Aurora smiled a cat-who-ate-the-Marc grin at me. “Oh, Earthling, you don’t even know the half of it.”
“It was a crate labeled Fatality from the Clouds or some such nonsense,” Nova replied with an exasperated sigh when she could finally get a word in. “I tried to put it on, but I could not figure out what it was for.”
“Oh, I know what it is for,” I said gleefully. “And I think I may just hav
e figured out a plan. Granted, Nova, you’re going to hate it.”
“Wonderful way to sell your idea,” she replied with an eye roll that honestly made her more endearing.
“So, this is a jetpack. That I actually know how fly. Long story, don’t ask.” I was excited and probably shouldn’t have downed one of the Stim-Colas so fast because my brain was going a hundred miles an hour. Screw it, what was done was done, and we needed to move forward, and I needed to tell them the plan right now.
“Okay, here is what is going to happen,” I started in a rush. “Nova and I are going to cause a distraction. Aurora, while that is happening, I need you to get through the anti-gravity field and take up a position on the other side near where all those bad dudes are, okay?
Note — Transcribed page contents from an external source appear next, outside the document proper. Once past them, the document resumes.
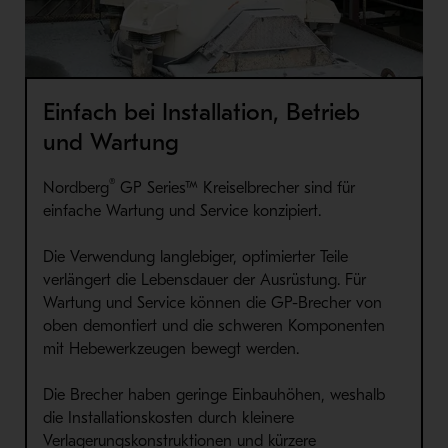
Einfach bei Installation, Betrieb
und Wartung
®
Nordberg
GP Series™ Kreiselbrecher sind für
einfache Wartung und Service konzipiert.
Die Verwendung langlebiger, optimierter Teile
verlängert die Lebensdauer der Ausrüstung. Für
Wartung und Service können die GP-Brecher von
oben demontiert und die schweren Komponenten
mit Hebewerkzeugen bewegt werden.
Die Brecher haben geringe Einbauhöhen, weshalb
die Installationskosten durch kleinere
Verlagerungskonstruktionen und kürzere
Cool. Nova, you and I are going to cause a distraction, like I said a few minutes ago, right? Okay, so, I’m going to put that backpack on, it’s a jetpack with badass wings by the way, and I need you to run as hard and as fast as you can into the anti-gravity field. When it shoots you into the air, I’m going to catch you, and we are going to fly across. Sound good, okay, hit, form, win!”
I had gotten very animated during my little speech, and I finally turned around to face the ladies. They both stared at me in utter amazement. Or shock.
“It...” Nova started, and for a moment I was quite afraid of the answer. “... is not the worst idea I have ever heard. I mean, I have no desire to end up as crimson fertilizer, but I see no other way.”
“I concur,” Aurora smoldered. “What are we going to do once we get across the anti-grav field?”
“Oh snap!” I said very loudly. “That’s the best part. So, okay, once we are through, Nova, I’m assuming you have amassed quite a bit of radiation at this point, no?”
She nodded her head.
“Yes!” I clapped my hands together forcefully. “Okay, so once through, I’m going to drop you into the middle of those jerk-faces, and you are going to let loose with your force blast. Huh? Visionary, right?”